I’ve also always been very independant and self sufficient - scary to think I’ll be relying on somebody else’s income for a while! 😅

all part of the process isn’t it! Xx

OP posts:
PaprikaPlease · 29/09/2023 00:36

Not sure why marriage is relevant @AlexaCanYouHearMe Many people I know go for civil partnerships nowadays rather than marriage since it became an option in 2020 and would refer to ‘partners’ more naturally. Or maybe she just has tonnes more money so it wouldn’t be advantageous to marry. Or maybe they are married and she does want to say ‘my husband’ as it sounds dated compared to partner! Or loads of other reasons!

RiderofRohan · 29/09/2023 09:14

laminaHK · 29/09/2023 00:22

Thank you @RiderofRohan this one hit home.
My partner is an amazing man - very hard working, loving & emotionally intelligent.
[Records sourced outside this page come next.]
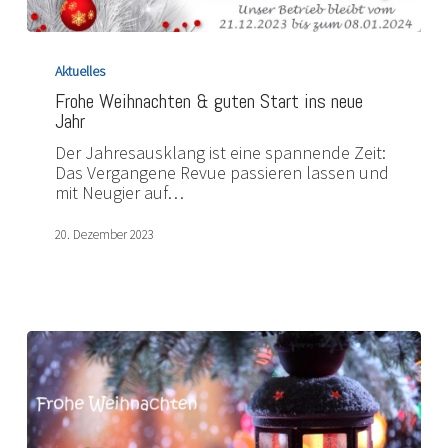
Frohe
Weihnachten
Aktuelles
&
Frohe Weihnachten & guten Start ins neue
guten
Jahr
Start
ins
Der Jahresausklang ist eine spannende Zeit:
neue
Das Vergangene Revue passieren lassen und
Jahr
mit Neugier auf…
20. Dezember 2023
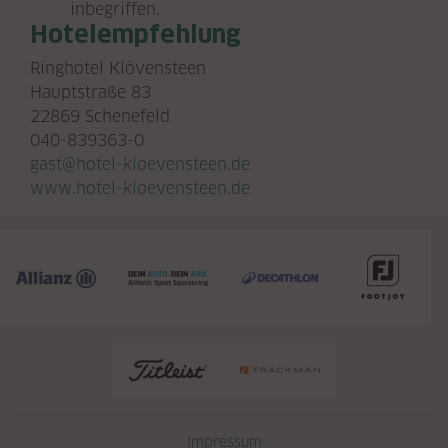
inbegriffen.
Hotelempfehlung
Ringhotel Klövensteen
Hauptstraße 83
22869 Schenefeld
040-839363-0
gast@hotel-kloevensteen.de
www.hotel-kloevensteen.de
Navigation überspringen
Impressum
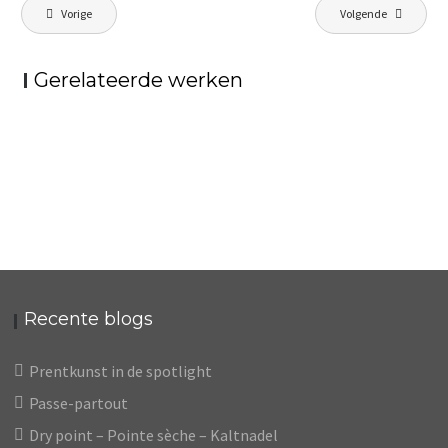
Berichtnavigatie
Vorige
Volgende
Gerelateerde werken
DAS GASTMAHL
RUHENDES MÄDCHEN
KIRCHGÄNGER
Recente blogs
Prentkunst in de spotlight
Passe-partout
Dry point – Pointe sèche – Kaltnadel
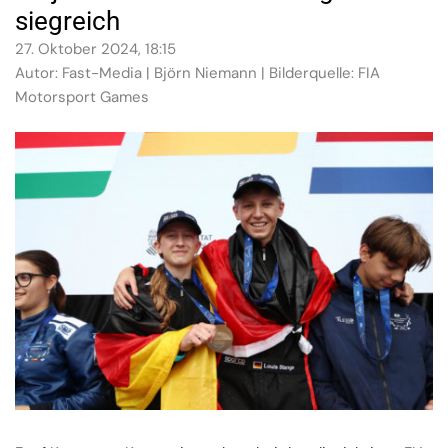
siegreich
27. Oktober 2024, 18:15
Autor: Fast-Media | Björn Niemann | Bilderquelle: FIA
Motorsport Games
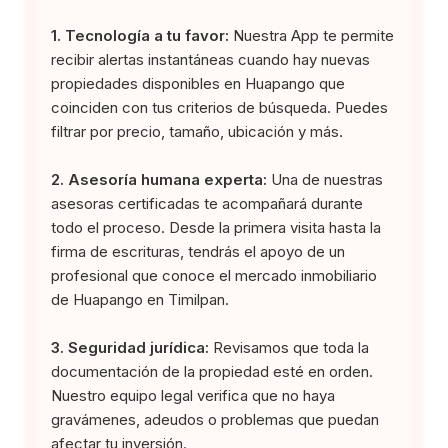
1. Tecnología a tu favor:
Nuestra App te permite
recibir alertas instantáneas cuando hay nuevas
propiedades disponibles en Huapango que
coinciden con tus criterios de búsqueda. Puedes
filtrar por precio, tamaño, ubicación y más.
2. Asesoría humana experta:
Una de nuestras
asesoras certificadas te acompañará durante
todo el proceso. Desde la primera visita hasta la
firma de escrituras, tendrás el apoyo de un
profesional que conoce el mercado inmobiliario
de Huapango en Timilpan.
3. Seguridad jurídica:
Revisamos que toda la
documentación de la propiedad esté en orden.
Nuestro equipo legal verifica que no haya
gravámenes, adeudos o problemas que puedan
afectar tu inversión.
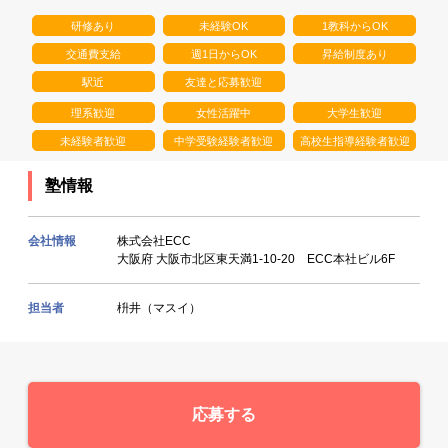
研修あり
未経験OK
1教科からOK
交通費支給
週1日からOK
昇給制度あり
駅近
友達と応募歓迎
理系歓迎
女性活躍中
大学生歓迎
未経験者歓迎
中学受験経験者歓迎
高校生指導経験者歓迎
塾情報
会社情報
株式会社ECC
大阪府 大阪市北区東天満1-10-20 ECC本社ビル6F
担当者
枡井（マスイ）
応募する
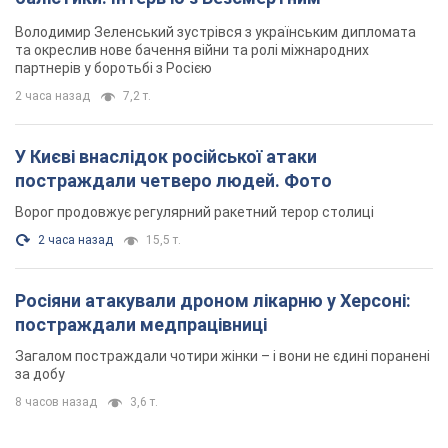
Володимир Зеленський зустрівся з українським дипломата
та окреслив нове бачення війни та ролі міжнародних
партнерів у боротьбі з Росією
2 часа назад
7,2 т.
У Києві внаслідок російської атаки
постраждали четверо людей. Фото
Ворог продовжує регулярний ракетний терор столиці
2 часа назад
15,5 т.
Росіяни атакували дроном лікарню у Херсоні:
постраждали медпрацівниці
Загалом постраждали чотири жінки – і вони не єдині поранені
за добу
8 часов назад
3,6 т.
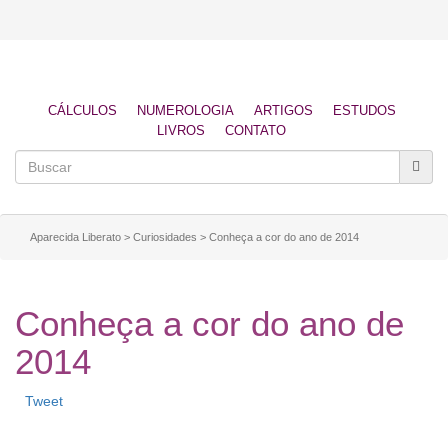
CÁLCULOS
NUMEROLOGIA
ARTIGOS
ESTUDOS
LIVROS
CONTATO
Aparecida Liberato
>
Curiosidades
>
Conheça a cor do ano de 2014
Conheça a cor do ano de
2014
Tweet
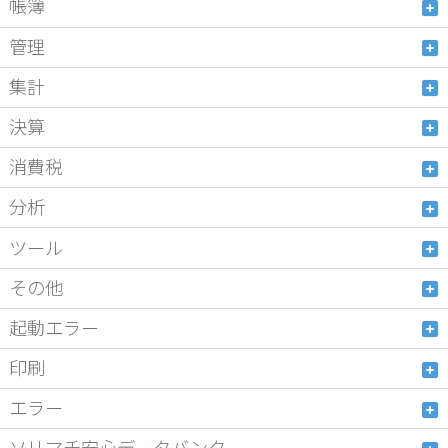
帳簿
管理
集計
決算
消費税
分析
ツール
その他
起動エラー
印刷
エラー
I’m so proud of him and all he’s achieving at work right now, he deserves to go out and party ☺️

I had a wobble tonight because he’s gone out for the second week on the trot where he will come home around 3am / 4am and be very drunk. I think I feel jealous because I’ve been feeling a little lonely & sick / headaches, etc.

But just this afternoon I was feeling sick and made a passing comment that I felt like all I could stomach was chippy chips (?? 😂). He came home on his lunch break just to bring me some. It’s small & silly, but it mattered.

I should try get out my tunnel vision. Thanks for this comment, I forget how fortunate I am sometimes - to be expecting a baby with somebody I love.

Aw your DP sounds sweet! Yes, I think it helps to be grateful when you have an attentive and caring partner. My dad never did these things for my mum, which reminds me how lucky I am. And DH would never say but I'm sure having a pregnant, grouchy couch potato wife for the past couple months must be a bit of a shock to him and can't be easy lol. So I'm more than happy for him to see his friends once a week for some normality.